Agar siswa-siswi di Kota Probolinggo bisa terus belajar dengan sistem offline, disiplin melaksanakan 5m dan kesepakatan yang sudah ditentukan harus dijalankan bersama-sama. Agar tidak terjadi klaster baru di kota ini.
“Terus kita pantau agar siswa-siswi bisa terus belajar daring, namun bila ke depan di luar dugaan dengan amat terpaksa pembelajaran tatap muka kita tiadakan lagi,” terangnya.
Sebagai informasi, status Covid-19 cenderung menurun, Pemkot Probolinggo memberlakukan pembelajaran tatap muka tingkat SD, SMP, dan SMA sejak 3 pekan terakhir.
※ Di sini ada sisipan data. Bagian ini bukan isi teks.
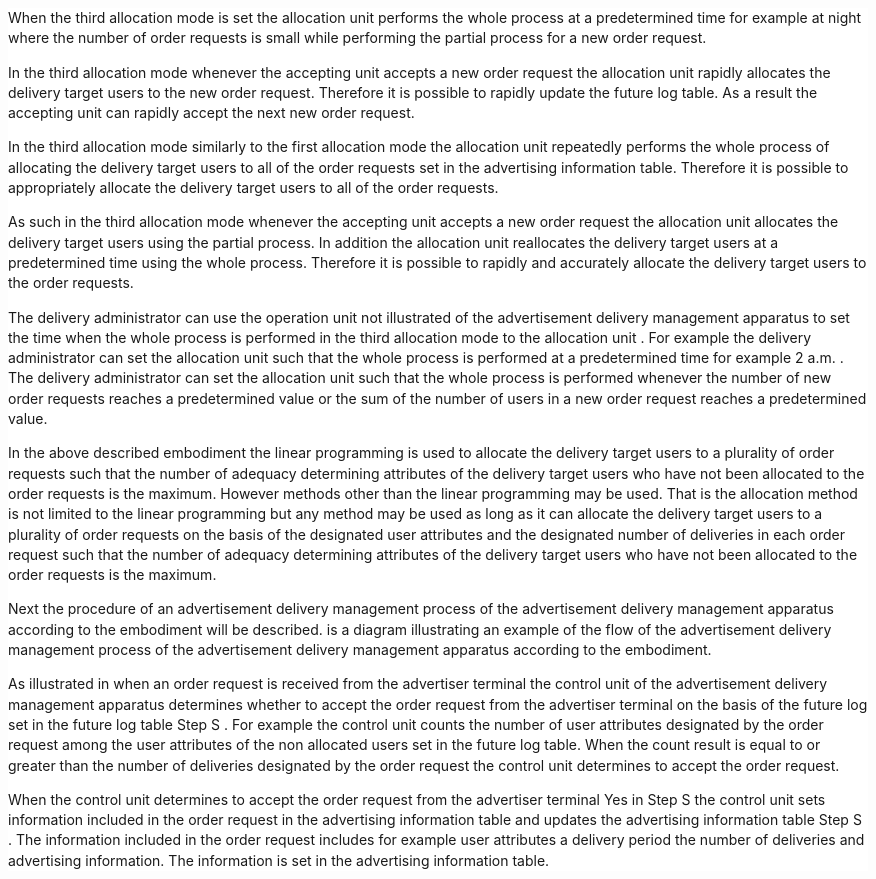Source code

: When the third allocation mode is set the allocation unit performs the whole process at a predetermined time for example at night where the number of order requests is small while performing the partial process for a new order request.

In the third allocation mode whenever the accepting unit accepts a new order request the allocation unit rapidly allocates the delivery target users to the new order request. Therefore it is possible to rapidly update the future log table. As a result the accepting unit can rapidly accept the next new order request.

In the third allocation mode similarly to the first allocation mode the allocation unit repeatedly performs the whole process of allocating the delivery target users to all of the order requests set in the advertising information table. Therefore it is possible to appropriately allocate the delivery target users to all of the order requests.

As such in the third allocation mode whenever the accepting unit accepts a new order request the allocation unit allocates the delivery target users using the partial process. In addition the allocation unit reallocates the delivery target users at a predetermined time using the whole process. Therefore it is possible to rapidly and accurately allocate the delivery target users to the order requests.

The delivery administrator can use the operation unit not illustrated of the advertisement delivery management apparatus to set the time when the whole process is performed in the third allocation mode to the allocation unit . For example the delivery administrator can set the allocation unit such that the whole process is performed at a predetermined time for example 2 a.m. . The delivery administrator can set the allocation unit such that the whole process is performed whenever the number of new order requests reaches a predetermined value or the sum of the number of users in a new order request reaches a predetermined value.

In the above described embodiment the linear programming is used to allocate the delivery target users to a plurality of order requests such that the number of adequacy determining attributes of the delivery target users who have not been allocated to the order requests is the maximum. However methods other than the linear programming may be used. That is the allocation method is not limited to the linear programming but any method may be used as long as it can allocate the delivery target users to a plurality of order requests on the basis of the designated user attributes and the designated number of deliveries in each order request such that the number of adequacy determining attributes of the delivery target users who have not been allocated to the order requests is the maximum.

Next the procedure of an advertisement delivery management process of the advertisement delivery management apparatus according to the embodiment will be described. is a diagram illustrating an example of the flow of the advertisement delivery management process of the advertisement delivery management apparatus according to the embodiment.

As illustrated in when an order request is received from the advertiser terminal the control unit of the advertisement delivery management apparatus determines whether to accept the order request from the advertiser terminal on the basis of the future log set in the future log table Step S . For example the control unit counts the number of user attributes designated by the order request among the user attributes of the non allocated users set in the future log table. When the count result is equal to or greater than the number of deliveries designated by the order request the control unit determines to accept the order request.

When the control unit determines to accept the order request from the advertiser terminal Yes in Step S the control unit sets information included in the order request in the advertising information table and updates the advertising information table Step S . The information included in the order request includes for example user attributes a delivery period the number of deliveries and advertising information. The information is set in the advertising information table.
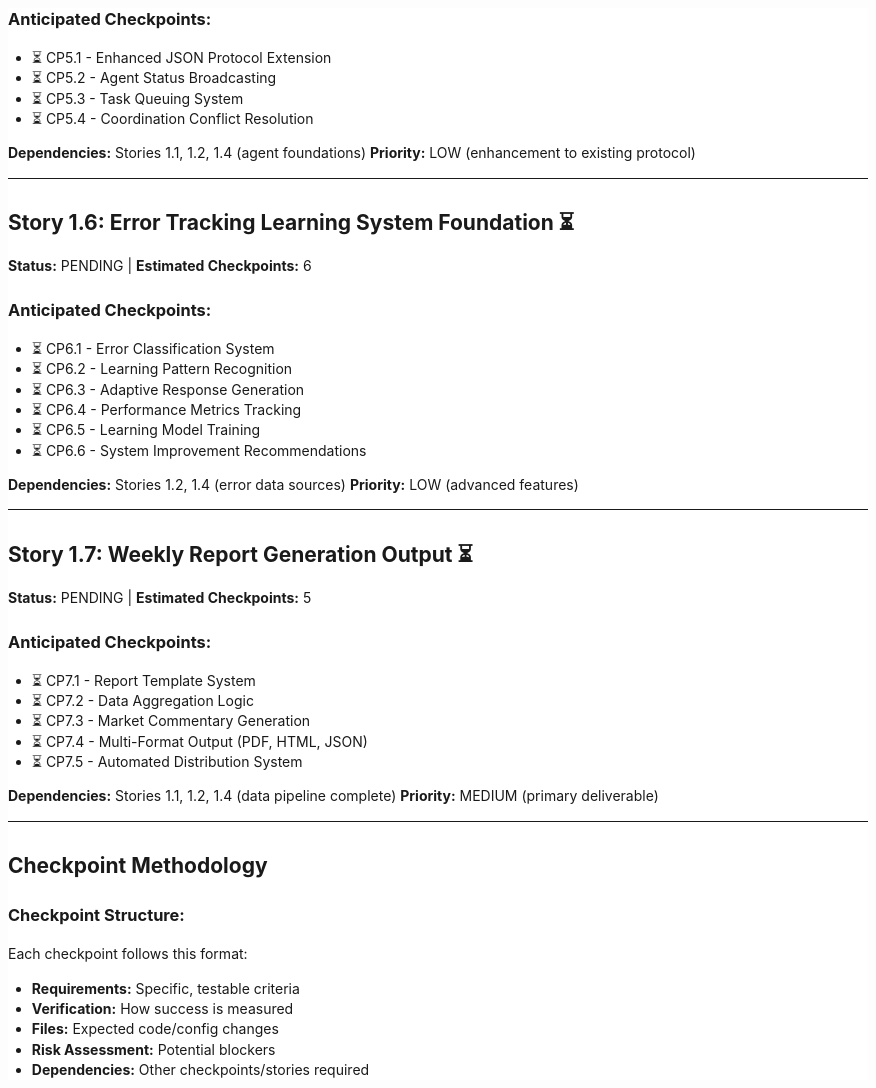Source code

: ### Anticipated Checkpoints:
- ⏳ CP5.1 - Enhanced JSON Protocol Extension
- ⏳ CP5.2 - Agent Status Broadcasting
- ⏳ CP5.3 - Task Queuing System
- ⏳ CP5.4 - Coordination Conflict Resolution

**Dependencies:** Stories 1.1, 1.2, 1.4 (agent foundations)
**Priority:** LOW (enhancement to existing protocol)

---

## Story 1.6: Error Tracking Learning System Foundation ⏳
**Status:** PENDING | **Estimated Checkpoints:** 6

### Anticipated Checkpoints:
- ⏳ CP6.1 - Error Classification System
- ⏳ CP6.2 - Learning Pattern Recognition
- ⏳ CP6.3 - Adaptive Response Generation
- ⏳ CP6.4 - Performance Metrics Tracking
- ⏳ CP6.5 - Learning Model Training
- ⏳ CP6.6 - System Improvement Recommendations

**Dependencies:** Stories 1.2, 1.4 (error data sources)
**Priority:** LOW (advanced features)

---

## Story 1.7: Weekly Report Generation Output ⏳
**Status:** PENDING | **Estimated Checkpoints:** 5

### Anticipated Checkpoints:
- ⏳ CP7.1 - Report Template System
- ⏳ CP7.2 - Data Aggregation Logic
- ⏳ CP7.3 - Market Commentary Generation
- ⏳ CP7.4 - Multi-Format Output (PDF, HTML, JSON)
- ⏳ CP7.5 - Automated Distribution System

**Dependencies:** Stories 1.1, 1.2, 1.4 (data pipeline complete)
**Priority:** MEDIUM (primary deliverable)

---

## Checkpoint Methodology

### Checkpoint Structure:
Each checkpoint follows this format:
- **Requirements:** Specific, testable criteria
- **Verification:** How success is measured
- **Files:** Expected code/config changes
- **Risk Assessment:** Potential blockers
- **Dependencies:** Other checkpoints/stories required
Pihak sekolah, murid dan orang tua sudah sepakat untuk melaksanakan kesepakatan bersama, di antaranya adalah sama-sama disiplin melaksanakan 5M dan wali murid (orang yang sudah disepakati bersama) bersedia untuk mengantar dan menjemput ke sekolah, serta siswa membawa bekal dari rumah. (wil/tin).